Set out the lines of the data below, from the line with "genus: Calochortus" to the line with "scientific name: Cerrena zonata", including both, as a numbered list without blank lines.
--- --- ---
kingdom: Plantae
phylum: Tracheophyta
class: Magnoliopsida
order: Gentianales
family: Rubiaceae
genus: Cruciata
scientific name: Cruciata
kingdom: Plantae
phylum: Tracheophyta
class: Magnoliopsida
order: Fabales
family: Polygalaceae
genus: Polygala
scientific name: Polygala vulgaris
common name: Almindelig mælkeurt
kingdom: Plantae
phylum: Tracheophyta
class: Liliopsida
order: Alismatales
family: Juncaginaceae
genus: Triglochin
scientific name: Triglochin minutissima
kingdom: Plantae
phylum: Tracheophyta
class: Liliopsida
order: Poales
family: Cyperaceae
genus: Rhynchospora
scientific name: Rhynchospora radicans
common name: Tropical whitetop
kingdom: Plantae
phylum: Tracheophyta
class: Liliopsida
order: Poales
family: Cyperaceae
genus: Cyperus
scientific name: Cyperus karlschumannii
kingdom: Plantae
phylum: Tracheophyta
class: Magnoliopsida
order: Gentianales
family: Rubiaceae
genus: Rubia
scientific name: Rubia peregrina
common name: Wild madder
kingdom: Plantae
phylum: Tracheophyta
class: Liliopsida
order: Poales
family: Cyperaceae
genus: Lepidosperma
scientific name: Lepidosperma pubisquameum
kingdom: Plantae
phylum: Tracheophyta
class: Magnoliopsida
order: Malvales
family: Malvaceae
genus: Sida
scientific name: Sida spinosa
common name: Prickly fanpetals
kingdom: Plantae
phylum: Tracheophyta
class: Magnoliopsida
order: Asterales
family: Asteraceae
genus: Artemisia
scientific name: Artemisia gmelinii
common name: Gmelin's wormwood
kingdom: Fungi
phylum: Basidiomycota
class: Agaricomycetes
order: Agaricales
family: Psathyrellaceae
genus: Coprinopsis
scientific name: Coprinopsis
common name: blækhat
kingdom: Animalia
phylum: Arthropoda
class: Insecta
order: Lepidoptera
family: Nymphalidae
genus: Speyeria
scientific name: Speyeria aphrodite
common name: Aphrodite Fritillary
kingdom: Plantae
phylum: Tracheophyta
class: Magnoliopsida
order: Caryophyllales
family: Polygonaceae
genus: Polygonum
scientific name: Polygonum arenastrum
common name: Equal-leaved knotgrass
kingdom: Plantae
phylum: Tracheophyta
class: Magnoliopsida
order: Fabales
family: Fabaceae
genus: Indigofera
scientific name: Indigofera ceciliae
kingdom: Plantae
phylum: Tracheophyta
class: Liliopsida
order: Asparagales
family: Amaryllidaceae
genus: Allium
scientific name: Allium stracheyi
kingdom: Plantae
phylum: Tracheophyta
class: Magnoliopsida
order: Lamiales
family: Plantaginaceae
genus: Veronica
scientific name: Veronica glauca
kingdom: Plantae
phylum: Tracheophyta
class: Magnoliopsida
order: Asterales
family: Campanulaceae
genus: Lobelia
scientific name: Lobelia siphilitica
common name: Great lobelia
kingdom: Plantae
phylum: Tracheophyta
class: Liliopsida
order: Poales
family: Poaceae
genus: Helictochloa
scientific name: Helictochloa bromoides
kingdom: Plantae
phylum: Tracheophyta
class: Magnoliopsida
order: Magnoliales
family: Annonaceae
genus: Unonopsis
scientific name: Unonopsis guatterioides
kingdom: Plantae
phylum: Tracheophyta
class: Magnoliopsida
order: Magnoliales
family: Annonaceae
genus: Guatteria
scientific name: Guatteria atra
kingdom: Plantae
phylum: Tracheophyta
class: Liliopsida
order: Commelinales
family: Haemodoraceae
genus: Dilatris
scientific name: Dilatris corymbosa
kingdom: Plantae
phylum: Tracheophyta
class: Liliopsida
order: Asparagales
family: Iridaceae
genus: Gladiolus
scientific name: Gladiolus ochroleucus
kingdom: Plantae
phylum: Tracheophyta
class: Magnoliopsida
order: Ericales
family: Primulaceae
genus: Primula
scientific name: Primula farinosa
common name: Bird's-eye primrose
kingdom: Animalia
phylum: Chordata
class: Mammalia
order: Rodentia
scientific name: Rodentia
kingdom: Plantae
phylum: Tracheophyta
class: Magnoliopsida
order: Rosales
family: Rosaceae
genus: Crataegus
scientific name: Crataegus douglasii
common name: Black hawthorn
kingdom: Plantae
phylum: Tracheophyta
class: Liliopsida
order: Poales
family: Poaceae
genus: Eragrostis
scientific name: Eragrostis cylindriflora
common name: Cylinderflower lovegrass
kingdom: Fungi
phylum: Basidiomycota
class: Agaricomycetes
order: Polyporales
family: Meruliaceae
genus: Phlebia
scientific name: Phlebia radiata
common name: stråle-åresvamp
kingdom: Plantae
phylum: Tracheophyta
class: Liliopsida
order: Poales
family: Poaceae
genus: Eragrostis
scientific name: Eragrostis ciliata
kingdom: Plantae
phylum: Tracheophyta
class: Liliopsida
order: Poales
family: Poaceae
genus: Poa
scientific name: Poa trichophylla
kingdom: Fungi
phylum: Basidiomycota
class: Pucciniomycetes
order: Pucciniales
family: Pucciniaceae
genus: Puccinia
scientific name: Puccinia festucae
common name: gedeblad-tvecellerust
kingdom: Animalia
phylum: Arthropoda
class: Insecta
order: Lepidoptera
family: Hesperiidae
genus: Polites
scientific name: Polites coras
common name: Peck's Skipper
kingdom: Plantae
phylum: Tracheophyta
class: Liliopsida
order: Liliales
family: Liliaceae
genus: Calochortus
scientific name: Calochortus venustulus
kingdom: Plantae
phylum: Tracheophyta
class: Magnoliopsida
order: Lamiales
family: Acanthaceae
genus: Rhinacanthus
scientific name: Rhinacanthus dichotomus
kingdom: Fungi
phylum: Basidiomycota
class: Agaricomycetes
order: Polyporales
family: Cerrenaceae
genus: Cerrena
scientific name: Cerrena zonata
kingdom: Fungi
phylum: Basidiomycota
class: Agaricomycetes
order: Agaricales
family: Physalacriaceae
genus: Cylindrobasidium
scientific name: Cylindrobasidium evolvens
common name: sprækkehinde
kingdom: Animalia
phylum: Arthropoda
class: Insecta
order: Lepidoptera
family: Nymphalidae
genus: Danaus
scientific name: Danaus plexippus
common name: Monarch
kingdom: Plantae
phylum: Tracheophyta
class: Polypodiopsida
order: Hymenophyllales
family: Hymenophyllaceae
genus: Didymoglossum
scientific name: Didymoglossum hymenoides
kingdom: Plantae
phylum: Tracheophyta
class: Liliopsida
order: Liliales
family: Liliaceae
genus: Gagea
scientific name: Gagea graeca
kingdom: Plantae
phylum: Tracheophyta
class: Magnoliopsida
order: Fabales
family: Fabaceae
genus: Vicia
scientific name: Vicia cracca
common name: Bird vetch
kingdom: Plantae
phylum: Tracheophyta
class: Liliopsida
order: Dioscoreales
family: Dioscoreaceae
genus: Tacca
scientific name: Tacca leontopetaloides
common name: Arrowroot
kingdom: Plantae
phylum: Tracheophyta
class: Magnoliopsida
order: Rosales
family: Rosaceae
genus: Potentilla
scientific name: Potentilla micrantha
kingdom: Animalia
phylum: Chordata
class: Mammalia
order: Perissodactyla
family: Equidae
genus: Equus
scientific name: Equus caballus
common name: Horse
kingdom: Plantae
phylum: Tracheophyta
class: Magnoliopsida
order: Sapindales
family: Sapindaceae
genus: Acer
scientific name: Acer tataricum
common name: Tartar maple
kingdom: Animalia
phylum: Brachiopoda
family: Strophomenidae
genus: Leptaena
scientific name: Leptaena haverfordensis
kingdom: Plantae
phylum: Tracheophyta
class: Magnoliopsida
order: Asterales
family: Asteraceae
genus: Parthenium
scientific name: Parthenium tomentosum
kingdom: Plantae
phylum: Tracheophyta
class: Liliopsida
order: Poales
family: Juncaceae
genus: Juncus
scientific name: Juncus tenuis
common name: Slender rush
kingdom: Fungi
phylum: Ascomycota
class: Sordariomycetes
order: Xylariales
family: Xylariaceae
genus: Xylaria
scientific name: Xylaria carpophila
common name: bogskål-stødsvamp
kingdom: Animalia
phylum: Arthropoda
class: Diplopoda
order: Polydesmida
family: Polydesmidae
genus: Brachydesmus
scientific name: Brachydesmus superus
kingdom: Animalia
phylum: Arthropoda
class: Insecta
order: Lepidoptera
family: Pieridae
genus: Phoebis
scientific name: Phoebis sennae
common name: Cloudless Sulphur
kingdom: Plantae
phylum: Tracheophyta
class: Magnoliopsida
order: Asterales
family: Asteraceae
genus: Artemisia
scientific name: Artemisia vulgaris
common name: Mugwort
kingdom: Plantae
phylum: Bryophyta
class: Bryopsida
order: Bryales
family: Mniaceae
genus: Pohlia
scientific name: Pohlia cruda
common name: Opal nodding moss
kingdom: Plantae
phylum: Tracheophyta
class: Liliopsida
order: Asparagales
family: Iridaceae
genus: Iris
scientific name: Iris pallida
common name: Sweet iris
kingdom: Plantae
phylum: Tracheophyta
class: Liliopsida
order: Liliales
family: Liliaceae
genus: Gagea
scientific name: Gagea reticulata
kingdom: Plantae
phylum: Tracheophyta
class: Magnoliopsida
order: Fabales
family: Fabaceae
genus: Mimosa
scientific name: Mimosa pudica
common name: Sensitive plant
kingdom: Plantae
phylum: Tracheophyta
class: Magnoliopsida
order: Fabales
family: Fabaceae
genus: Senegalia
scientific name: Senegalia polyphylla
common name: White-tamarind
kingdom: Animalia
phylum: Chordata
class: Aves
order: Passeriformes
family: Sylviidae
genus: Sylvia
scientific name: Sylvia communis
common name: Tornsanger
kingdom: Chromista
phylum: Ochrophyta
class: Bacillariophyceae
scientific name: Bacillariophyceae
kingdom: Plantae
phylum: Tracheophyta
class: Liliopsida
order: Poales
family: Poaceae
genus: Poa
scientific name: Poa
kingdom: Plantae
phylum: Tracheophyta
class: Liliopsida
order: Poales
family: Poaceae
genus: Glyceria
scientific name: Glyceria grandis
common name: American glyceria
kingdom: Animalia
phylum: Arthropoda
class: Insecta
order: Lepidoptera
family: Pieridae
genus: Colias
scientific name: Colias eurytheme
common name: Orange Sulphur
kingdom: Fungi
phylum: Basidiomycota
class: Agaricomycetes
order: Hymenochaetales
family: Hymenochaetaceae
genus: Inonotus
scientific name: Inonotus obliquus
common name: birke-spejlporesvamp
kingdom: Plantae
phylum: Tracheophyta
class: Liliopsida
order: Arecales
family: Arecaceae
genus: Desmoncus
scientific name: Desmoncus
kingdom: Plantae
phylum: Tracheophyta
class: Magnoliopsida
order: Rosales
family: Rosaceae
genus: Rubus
--- --- ---
_RESULT OF THIS TASK_
1. genus: Calochortus
2. scientific name: Calochortus venustulus
3. kingdom: Plantae
4. phylum: Tracheophyta
5. class: Magnoliopsida
6. order: Lamiales
7. family: Acanthaceae
8. genus: Rhinacanthus
9. scientific name: Rhinacanthus dichotomus
10. kingdom: Fungi
11. phylum: Basidiomycota
12. class: Agaricomycetes
13. order: Polyporales
14. family: Cerrenaceae
15. genus: Cerrena
16. scientific name: Cerrena zonata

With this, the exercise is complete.